Namun, kesepakatan itu merupakan hasil dari keterlibatan dua tahun antara Iran dan Arab Saudi, dengan bantuan dari negara-negara seperti Oman, Irak, dan Amerika Serikat. Gering mengatakan Cina adalah "pemain yang tepat pada waktu yang tepat" dan dalam kasus Israel dan Palestina, kedua belah pihak tidak tertarik untuk memulai pembicaraan damai, serta ada keraguan tentang peran Cina sebagai mediator yang seimbang.

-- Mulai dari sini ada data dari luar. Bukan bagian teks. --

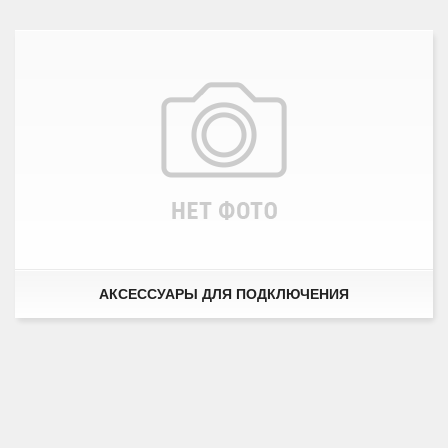
АКСЕССУАРЫ ДЛЯ ПОДКЛЮЧЕНИЯ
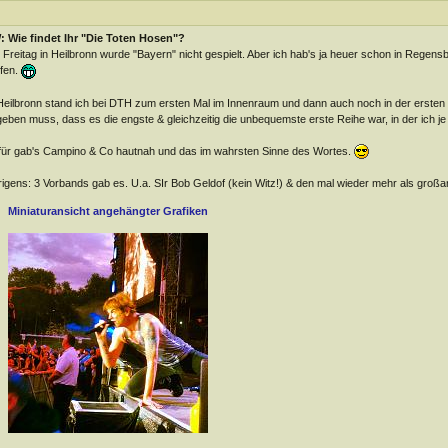
 Wie findet Ihr "Die Toten Hosen"?
Freitag in Heilbronn wurde "Bayern" nicht gespielt. Aber ich hab's ja heuer schon in Regen
fen.
Heilbronn stand ich bei DTH zum ersten Mal im Innenraum und dann auch noch in der ersten R
eben muss, dass es die engste & gleichzeitig die unbequemste erste Reihe war, in der ich je
ür gab's Campino & Co hautnah und das im wahrsten Sinne des Wortes.
igens: 3 Vorbands gab es. U.a. SIr Bob Geldof (kein Witz!) & den mal wieder mehr als groß
Miniaturansicht angehängter Grafiken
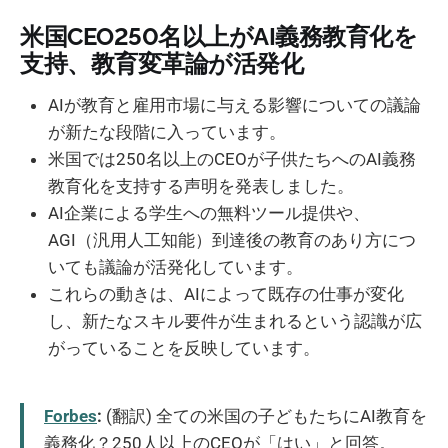
米国CEO250名以上がAI義務教育化を
支持、教育変革論が活発化
AIが教育と雇用市場に与える影響についての議論
が新たな段階に入っています。
米国では250名以上のCEOが子供たちへのAI義務
教育化を支持する声明を発表しました。
AI企業による学生への無料ツール提供や、
AGI（汎用人工知能）到達後の教育のあり方につ
いても議論が活発化しています。
これらの動きは、AIによって既存の仕事が変化
し、新たなスキル要件が生まれるという認識が広
がっていることを反映しています。
Forbes
:
(翻訳) 全ての米国の子どもたちにAI教育を
義務化？250人以上のCEOが「はい」と回答。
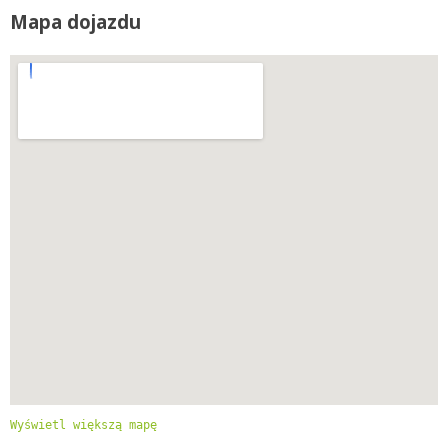
Mapa dojazdu
Wyświetl większą mapę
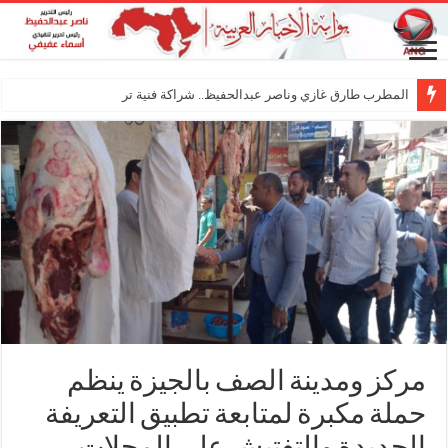
المطرب طارق غازي وناصر عبدالحفيظ.. شراكة فنية ترسم ملامح مستقبل الكليب الغ
مركز ومدينة الصف بالجيزة ينظم
حملة مكبرة لمتابعة تطبيق التعريفة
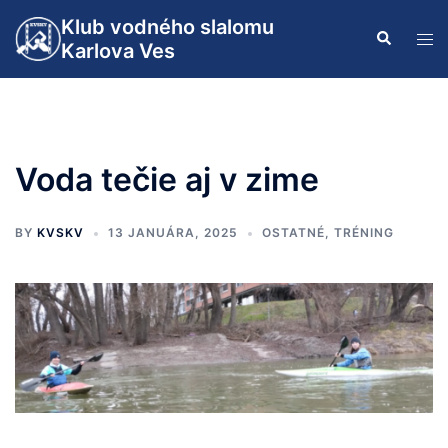
Preskočiť
Klub vodného slalomu
Search
na
Tog
Karlova Ves
obsah
men
Voda tečie aj v zime
BY
KVSKV
13 JANUÁRA, 2025
OSTATNÉ
,
TRÉNING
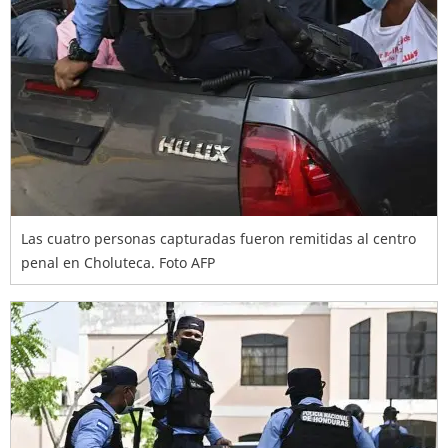
Las cuatro personas capturadas fueron remitidas al centro
penal en Choluteca. Foto AFP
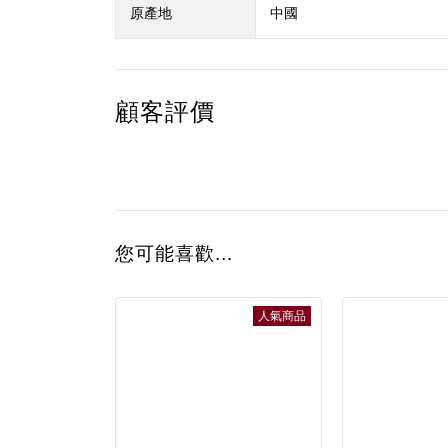
原產地
中國
顧客評價
您可能喜歡...
人氣商品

"Cina mungkin melihat dirinya sebagai kekuatan yang seimbang untuk semua pihak, tetapi Israel tidak memiliki sentimen yang sama. Mereka melihat Cina sebagai pemain yang bias dan sepenuhnya sinis di kawasan yang tidak memiliki minat untuk menyelesaikan konflik ini. Hanya Cina yang mencetak beberapa diplomasi dan poin geopolitik," tambah Gering.

Setelah Qin menyatakan minat Cina dalam membantu memfasilitasi pembicaraan damai antara Israel dan Palestina, Perdana Menteri Israel Benjamin Netanyahu mengatakan kepada saluran berita bisnis Amerika CNBC pada 19 April lalu, "Dengar, kami menghormati Cina, kami banyak berurusan dengan Cina, tapi kami juga tahu kami memiliki aliansi yang sangat diperlukan dengan sahabat baik kami, Amerika Serikat."

Bisakah Cina menentang dominasi AS di Timur Tengah?

Saat Cina ingin meningkatkan pengaruhnya di Timur Tengah, komunitas internasional juga mengikuti dengan cermat bagaimana negara itu dapat menentang tatanan regional yang telah lama didominasi oleh Amerika Serikat.

"Cina melihat dirinya menyediakan platform dan menyatukan pihak-pihak yang memiliki hubungan baik dengan Cina," kata Murphy dari US War College. "Saya tidak berpikir Cina berusaha untuk memberikan jaminan keamanan dan negara-negara di Timur Tengah, tidak berharap Cina memainkan peran yang sama seperti yang dilakukan AS," tambah Murphy.

Gering dari INSS berpendapat bahwa pejabat tinggi AS seperti Menteri Luar Negeri Antony Blinken memandang upaya Beijing untuk menjadi mediator dalam konflik regional sebagai perubahan positif.

"Mereka pikir Cina akhirnya bertindak sebagai kekuatan utama yang bertanggung jawab dan ini merupakan kesempatan untuk melanjutkan porosnya ke Asia Timur," katanya kepada DW.

"Saya tidak berpikir kita akan melihat Cina terlibat dalam konflik, tetapi kita mungkin melihat Cina membuka lebih banyak pangkalan militer, yang dapat dilakukan melalui kesepakatan dengan negara tuan rumah atau di bawah kerangka kerja PBB,” tambahnya.